After fathering the Olsen twins and introducing video after video of people getting hit in the crotch, most people would rest on their laurels. Not Bob Saget.
Instead, he’s coming to the University of Chicago’s Mandel Hall on Sunday, January 21 where the campus community will get to know an entirely different side of Saget, as part of the Major Activity Board’s (MAB) winter quarter show. MAB, an organization that brings notable entertainment to campus every quarter, has featured some comedic acts in recent years, including Margaret Cho and the late Mitch Hedberg.
Anyone who has seen Saget’s performances in the movies Half Baked and The Aristocrats won’t be surprised to hear that the comedian gives raunchy stand-up performances, but for those only familiar with his work on Full House and America’s Funniest Home Videos, it may come as a bit of a shock.
From the mid-’80s to mid-’90s, the name Bob Saget became ubiquitous in America, as a result of his star turn as Danny Tanner on the sitcom Full House and as the wholesome host of Funniest Home Videos.
Full House prominently featured Saget as Tanner, the widowed patriarch of a San Francisco family, in a TV show that gave the world, among other things, the Olsen twins and John Stamos. Saget’s character on the show was clean-cut and fatherly, a stark contrast to today’s Bob Saget, who can be seen in internet videos parodying the Backstreet Boys with the song, “Danny Tanner is Not Gay.”
America’s Funniest Home Videos had Saget as the host introducing videos sent in from around the country. Featuring a variety of slapstick humor and visual gags, the videos competed for cash prizes, strung together by Bob Saget’s gentle, mildly ironic commentary.

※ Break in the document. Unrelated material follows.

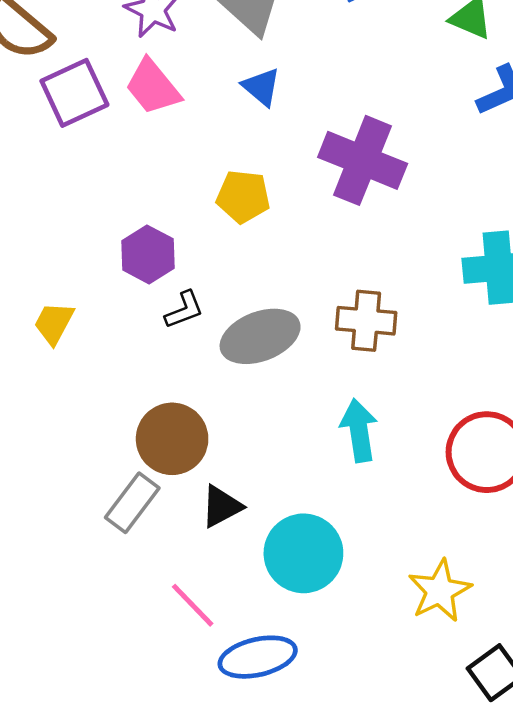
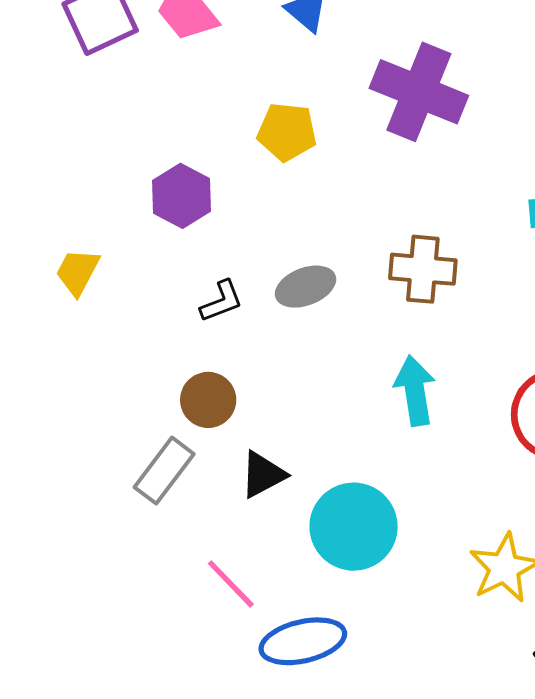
black L-shape: (184, 310) -> (221, 301), moved
gray ellipse: (260, 336) -> (306, 287), size x0.7
brown circle: (172, 439) -> (208, 400), size x0.7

Lately, he’s been doing a great deal to reverse his popular image. Saget got his start as a “dirty” comedian in the tradition of stand-up comedians like Sam Kinnison. Saget has returned to those roots as of late in work like The Aristocrats. In that film, where Saget delivers a famous joke, the point of which is essentially to be as dirty as possible, he delves into describing various sexual positions, body parts, and fluids. He quips, “Can I get a copy of this? I’d like to send it to the kids from the show Full House.”
Often his current humor alludes to his more wholesome past, playing up the shock value of watching someone most people thought of as a square let loose. In a rap song by Jamie Kennedy and Stu Stone, “Rollin’ with Saget,” from Kennedy’s show Blowin’ Up, they have Saget rolling blunts, pulling a gun, and bragging about his genitals. The song is featured on Saget’s official website, which has a picture of him silhouetted, smoking a cigar.
Tickets for the MAB show go on sale at the Reynolds Club starting January 15 and online starting January 10. Student tickets cost $20 and Faculty/Staff tickets are $25.